Madame du Plessis-Belliére se levantó de inmediato.

— ¡Tened la bondad de ordenar que enganchen mis caballos! -exclamó-. Os ruego que me excuséis para la cena de esta noche, pero creo preferible pedírsela al señor Fouquet. Tendré que poner de nuestra parte a Pellison, Gourville y La Fontaine… Querida Sylvie, vais a marchar a Fontainebleau y no os veré en mucho tiempo, pero no olvidéis que soy vuestra amiga, y no dejéis de prevenirme si llegara a vuestros oídos algún rumor inquietante relacionado con el superintendente…

— Podéis estar segura de que no dejaré de hacerlo.

Pero Sylvie iba a darse cuenta muy pronto de que formar parte del séquito de la reina no era la posición ideal para observar lo que ocurría en la casa del rey. En efecto, en Fontainebleau la reina se encontró colocada un poco al margen, y se refugió más que nunca entre las faldas de su suegra. La verdadera reina, en aquella hermosa primavera que brotaba bajo un cielo asombrosamente sereno, era Madame. El rey le dedicaba todo el tiempo que no empleaba en los asuntos de Estado y en las breves horas nocturnas que pasaba junto a su mujer. Ella era el centro de todas las fiestas, los paseos por el bosque, las partidas de caza, los baños en el Sena, los conciertos y las comedias al aire libre; y en verdad, la pareja real ya no era la formada por Luis y María Teresa, sino por Luis y Enriqueta…

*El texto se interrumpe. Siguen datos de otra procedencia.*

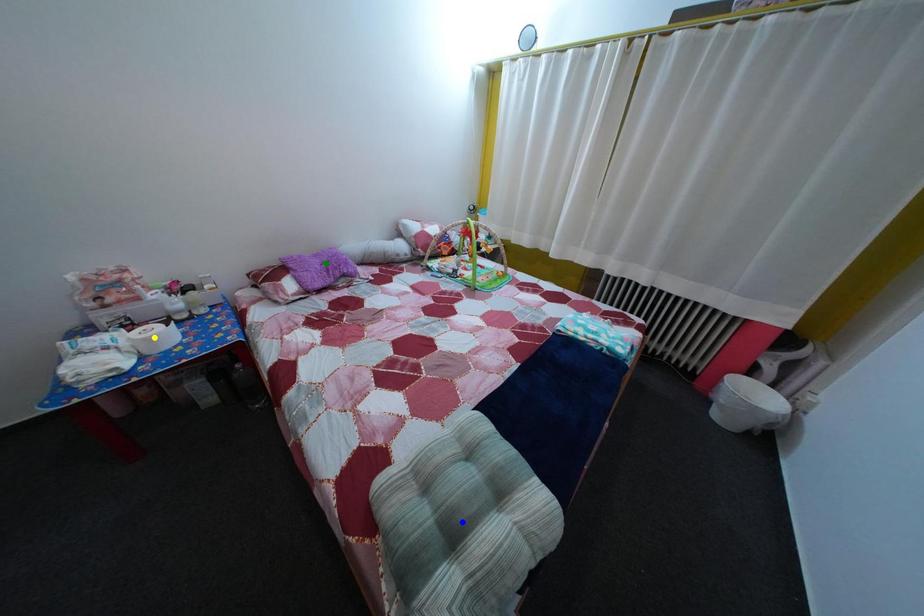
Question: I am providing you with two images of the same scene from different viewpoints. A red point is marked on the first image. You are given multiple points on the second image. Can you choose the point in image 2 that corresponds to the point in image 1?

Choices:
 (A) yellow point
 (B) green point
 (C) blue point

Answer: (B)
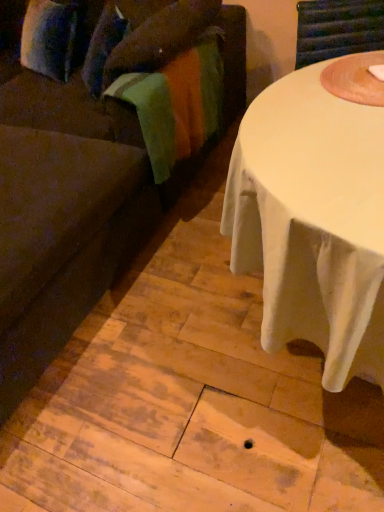
Question: From the image's perspective, relative to velvety green blanket at left, is brown fabric couch at left above or below?

Choices:
 (A) above
 (B) below

Answer: (B)

Question: In the image, is brown fabric couch at left on the left side or the right side of velvety green blanket at left?

Choices:
 (A) left
 (B) right

Answer: (A)

Question: From a real-world perspective, is brown fabric couch at left positioned above or below velvety green blanket at left?

Choices:
 (A) above
 (B) below

Answer: (A)

Question: Looking at the image, does velvety green blanket at left seem bigger or smaller compared to brown fabric couch at left?

Choices:
 (A) small
 (B) big

Answer: (A)

Question: From the image's perspective, is velvety green blanket at left above or below brown fabric couch at left?

Choices:
 (A) below
 (B) above

Answer: (B)

Question: In terms of height, does velvety green blanket at left look taller or shorter compared to brown fabric couch at left?

Choices:
 (A) tall
 (B) short

Answer: (B)

Question: Is velvety green blanket at left situated inside brown fabric couch at left or outside?

Choices:
 (A) outside
 (B) inside

Answer: (B)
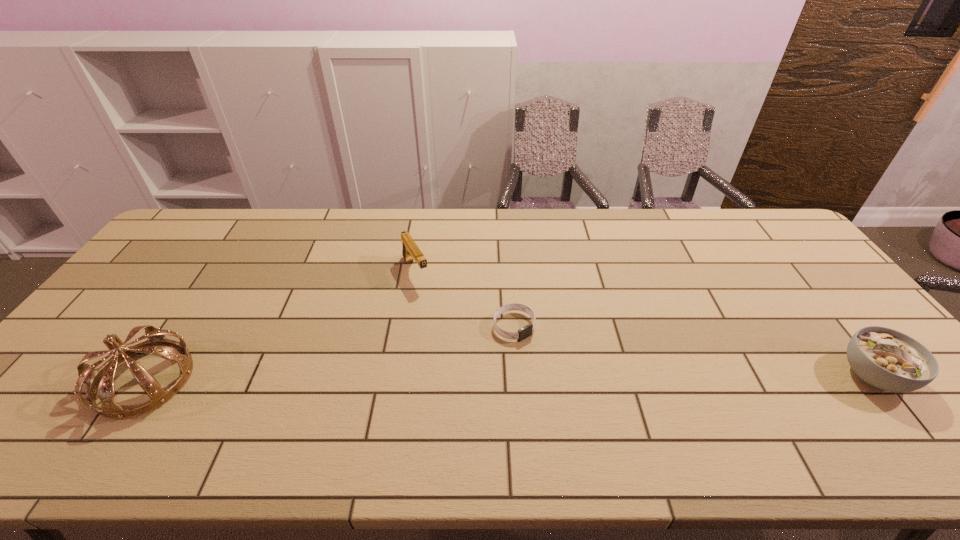
Image resolution: width=960 pixels, height=540 pixels. In order to click on vacant space located 0.370m at the barrel of the pistol in this screenshot , I will do `click(478, 377)`.

In order to click on blank area located at the barrel of the pistol in this screenshot , I will do `click(453, 339)`.

Image resolution: width=960 pixels, height=540 pixels. What are the coordinates of `vacant space located 0.100m on the outer surface of the shortest object` in the screenshot? It's located at point(552,364).

This screenshot has height=540, width=960. I want to click on free space located 0.210m on the outer surface of the shortest object, so click(582, 396).

I want to click on vacant space located 0.120m on the outer surface of the shortest object, so click(557, 370).

Where is `tiara at the near edge`? The image size is (960, 540). tiara at the near edge is located at coordinates (101, 381).

This screenshot has width=960, height=540. I want to click on soup bowl at the near edge, so click(884, 358).

Locate an element on the screen. The image size is (960, 540). object positioned at the left edge is located at coordinates coord(101,381).

The height and width of the screenshot is (540, 960). I want to click on object positioned at the right edge, so [x=884, y=358].

The width and height of the screenshot is (960, 540). What are the coordinates of `object that is at the near left corner` in the screenshot? It's located at (101, 381).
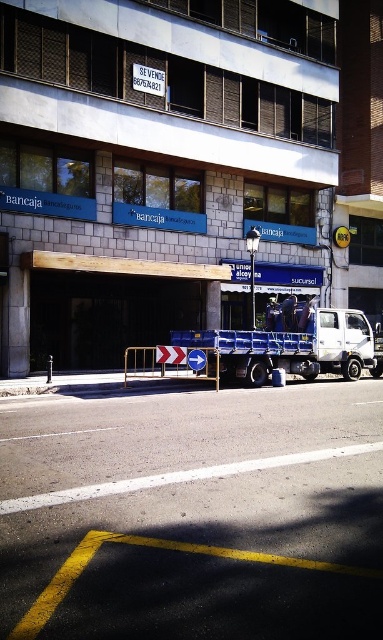
Is point (294, 369) less distant than point (160, 365)?

Yes, it is in front of point (160, 365).

Between point (330, 328) and point (168, 378), which one is positioned behind?

Point (330, 328)

Is point (260, 332) closer to camera compared to point (204, 378)?

That is False.

You are a GUI agent. You are given a task and a screenshot of the screen. Output one action in this format:
    pyautogui.click(x=<x>, y=<y>)
    Task: Click on the white matte truck at center
    The width and height of the screenshot is (383, 640).
    Given the screenshot: What is the action you would take?
    pyautogui.click(x=291, y=348)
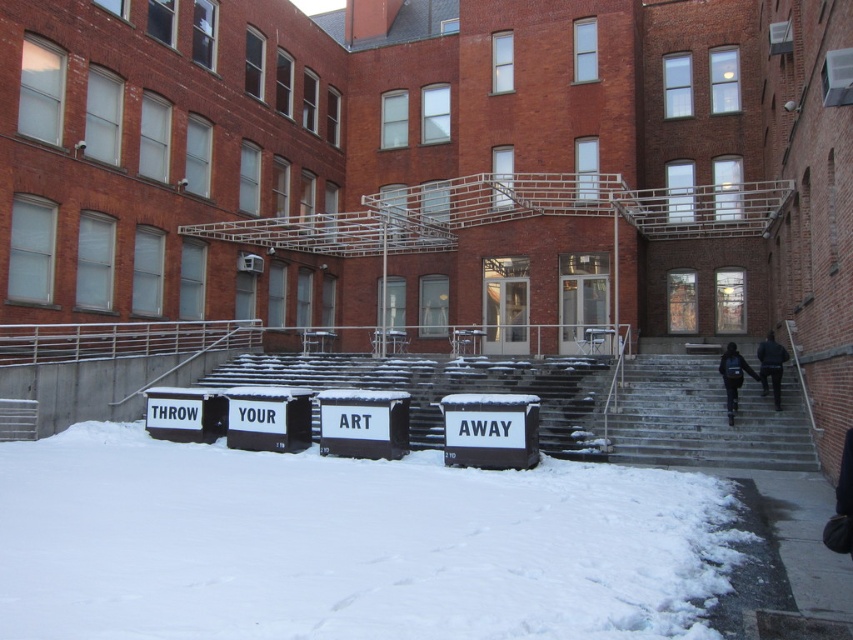
Question: Which is farther from the white powdery snow at lower center?

Choices:
 (A) dark blue jacket at upper right
 (B) snow-covered concrete stairs at center
 (C) smooth concrete stairs at right
 (D) black fabric jacket at upper right

Answer: (D)

Question: Does white powdery snow at lower center have a lesser width compared to smooth concrete stairs at right?

Choices:
 (A) yes
 (B) no

Answer: (B)

Question: Can you confirm if white powdery snow at lower center is positioned below smooth concrete stairs at right?

Choices:
 (A) yes
 (B) no

Answer: (A)

Question: Which point is farther to the camera?

Choices:
 (A) smooth concrete stairs at right
 (B) black fabric jacket at upper right

Answer: (A)

Question: Is snow-covered concrete stairs at center below dark blue jacket at upper right?

Choices:
 (A) no
 (B) yes

Answer: (B)

Question: Which of these objects is positioned closest to the smooth concrete stairs at right?

Choices:
 (A) dark blue jacket at upper right
 (B) white powdery snow at lower center
 (C) black fabric jacket at upper right

Answer: (A)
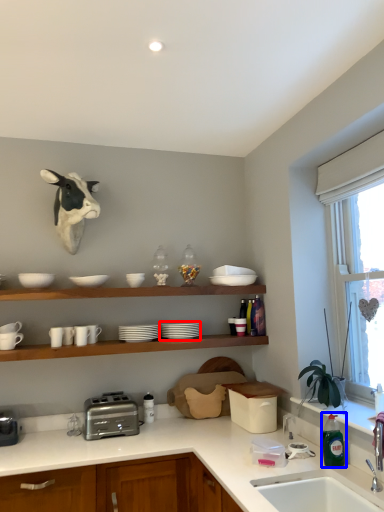
Question: Which of the following is the farthest to the observer, tableware (highlighted by a red box) or bottle (highlighted by a blue box)?

Choices:
 (A) tableware
 (B) bottle

Answer: (A)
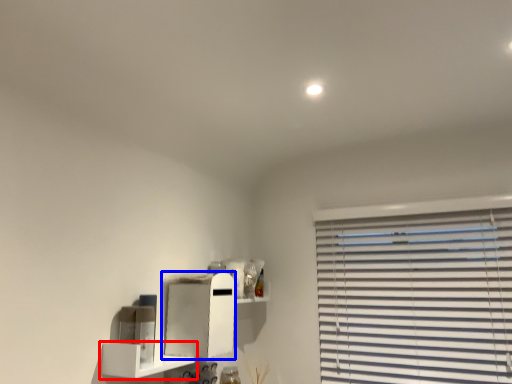
Question: Among these objects, which one is farthest to the camera, shelf (highlighted by a red box) or cabinet (highlighted by a blue box)?

Choices:
 (A) shelf
 (B) cabinet

Answer: (B)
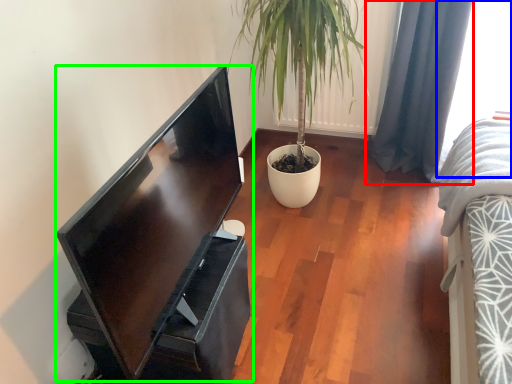
Question: Which is farther away from curtain (highlighted by a red box)? window (highlighted by a blue box) or computer monitor (highlighted by a green box)?

Choices:
 (A) window
 (B) computer monitor

Answer: (B)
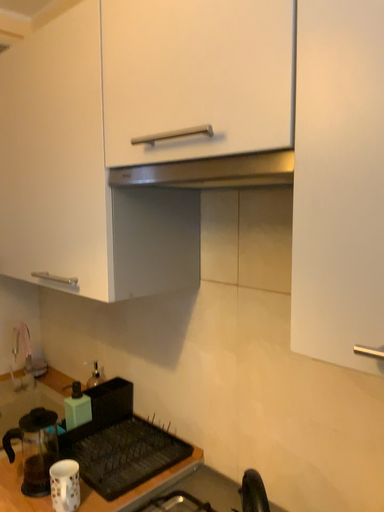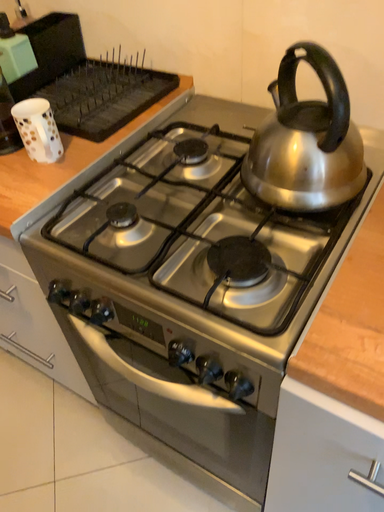
Question: Which way did the camera rotate in the video?

Choices:
 (A) rotated downward
 (B) rotated upward

Answer: (A)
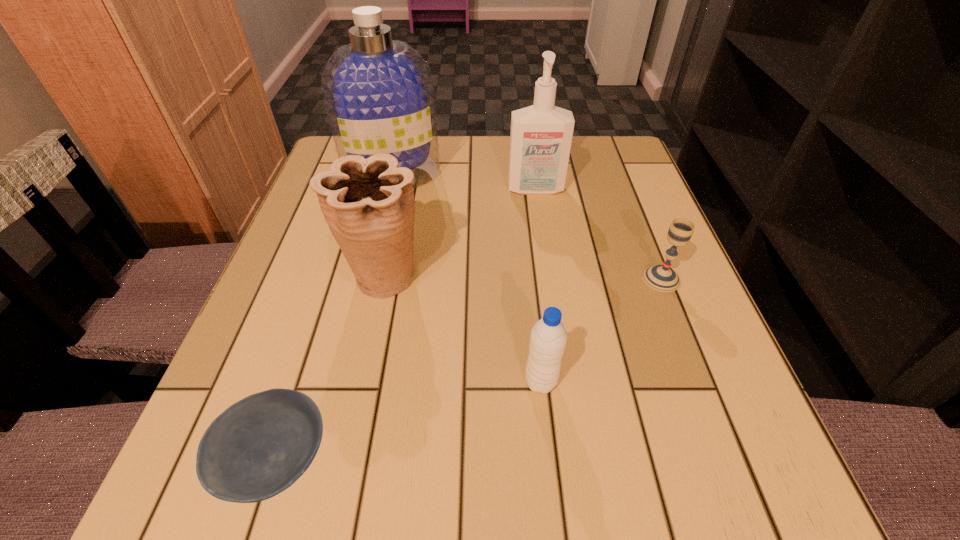
This screenshot has width=960, height=540. I want to click on free space in the image that satisfies the following two spatial constraints: 1. on the front side of the second shortest object; 2. on the right side of the urn, so pos(383,279).

Find the location of a particular element. The image size is (960, 540). vacant region that satisfies the following two spatial constraints: 1. on the back side of the fifth tallest object; 2. on the right side of the shortest object is located at coordinates (334, 279).

At what (x,y) coordinates should I click in order to perform the action: click on vacant space that satisfies the following two spatial constraints: 1. on the front side of the taller cleansing agent; 2. on the right side of the second nearest object. Please return your answer as a coordinate pair (x, y). Image resolution: width=960 pixels, height=540 pixels. Looking at the image, I should click on (342, 382).

In order to click on vacant point that satisfies the following two spatial constraints: 1. on the back side of the bowl; 2. on the left side of the fourth tallest object in this screenshot , I will do `click(301, 382)`.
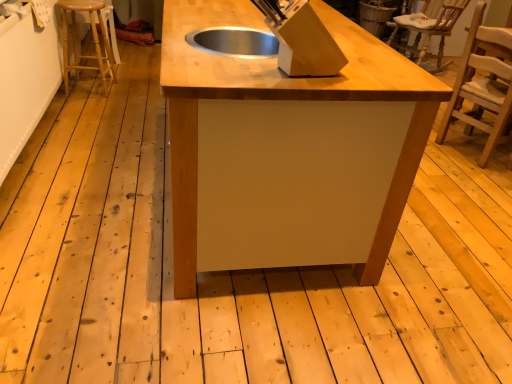
In order to click on free space that is in between matte wood table at center and light brown wooden stool at left in this screenshot , I will do `click(120, 140)`.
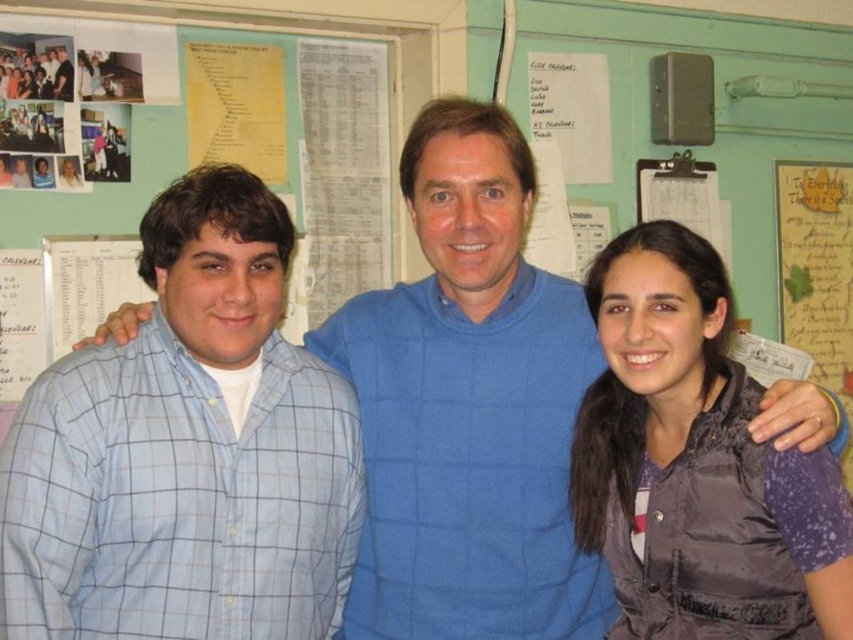
Question: Which is nearer to the matte black shirt at upper left?

Choices:
 (A) blue checkered shirt at left
 (B) dark gray puffy vest at right

Answer: (A)

Question: Where is blue checkered shirt at left located in relation to dark gray puffy vest at right in the image?

Choices:
 (A) left
 (B) right

Answer: (A)

Question: Can you confirm if blue checkered shirt at left is wider than matte black shirt at upper left?

Choices:
 (A) no
 (B) yes

Answer: (B)

Question: Does dark gray puffy vest at right appear under matte black shirt at upper left?

Choices:
 (A) yes
 (B) no

Answer: (A)

Question: Which point is farther from the camera taking this photo?

Choices:
 (A) (68, 64)
 (B) (753, 458)

Answer: (A)

Question: Which of these objects is positioned farthest from the blue checkered shirt at left?

Choices:
 (A) dark gray puffy vest at right
 (B) matte black shirt at upper left

Answer: (B)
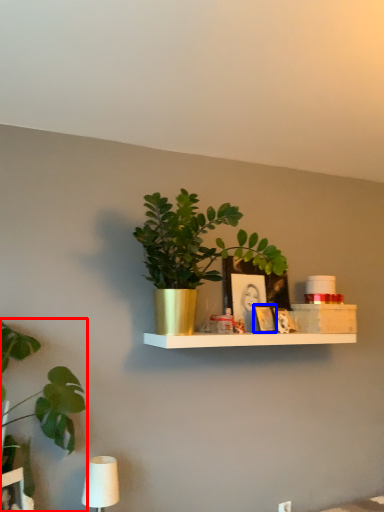
Question: Which object appears farthest to the camera in this image, houseplant (highlighted by a red box) or picture frame (highlighted by a blue box)?

Choices:
 (A) houseplant
 (B) picture frame

Answer: (B)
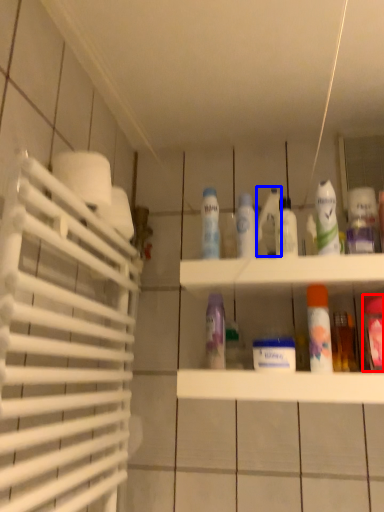
Question: Among these objects, which one is farthest to the camera, mouthwash (highlighted by a red box) or cleaning product (highlighted by a blue box)?

Choices:
 (A) mouthwash
 (B) cleaning product

Answer: (B)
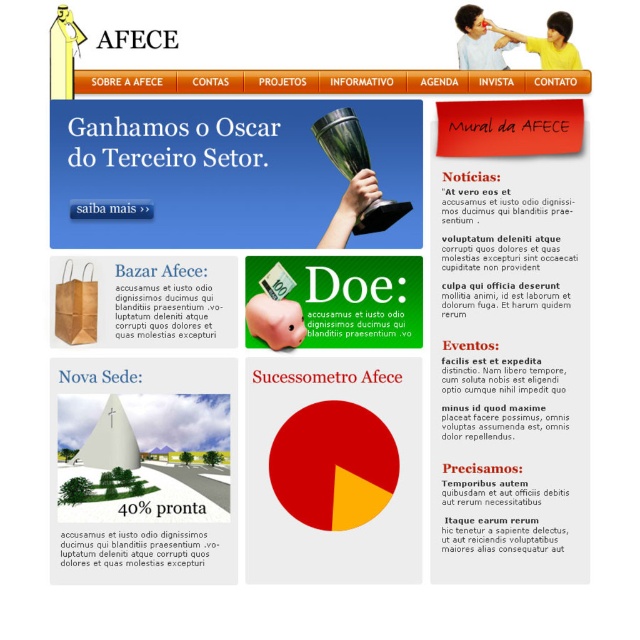
Question: Which point is closer to the camera?

Choices:
 (A) green paper bag at left
 (B) black paper at upper center

Answer: (B)

Question: Does green paper bag at left have a larger size compared to black paper at upper center?

Choices:
 (A) no
 (B) yes

Answer: (B)

Question: Which point appears farthest from the camera in this image?

Choices:
 (A) (202, 552)
 (B) (161, 292)

Answer: (B)

Question: Which point is farther from the camera taking this photo?

Choices:
 (A) (216, 333)
 (B) (141, 545)
 (C) (518, 353)

Answer: (A)

Question: Is black paper at upper right to the left of green paper bag at left from the viewer's perspective?

Choices:
 (A) yes
 (B) no

Answer: (B)

Question: In this image, where is black paper at upper right located relative to black paper at upper center?

Choices:
 (A) above
 (B) below

Answer: (A)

Ellos eran el radiante polo de atracción de una juventud turbulenta, desenfrenada, cruel, libertina y rabelesiana, pero también soberbia y ardiente; y la corte, que no contaba por entonces más que entre cien y doscientas personas, parecía no existir más que por ellos y para ellos. Los ecos de los violines y las estelas de los fuegos artificiales encantaban e iluminaban casi todas las noches de Fontainebleau, donde apenas se dormía.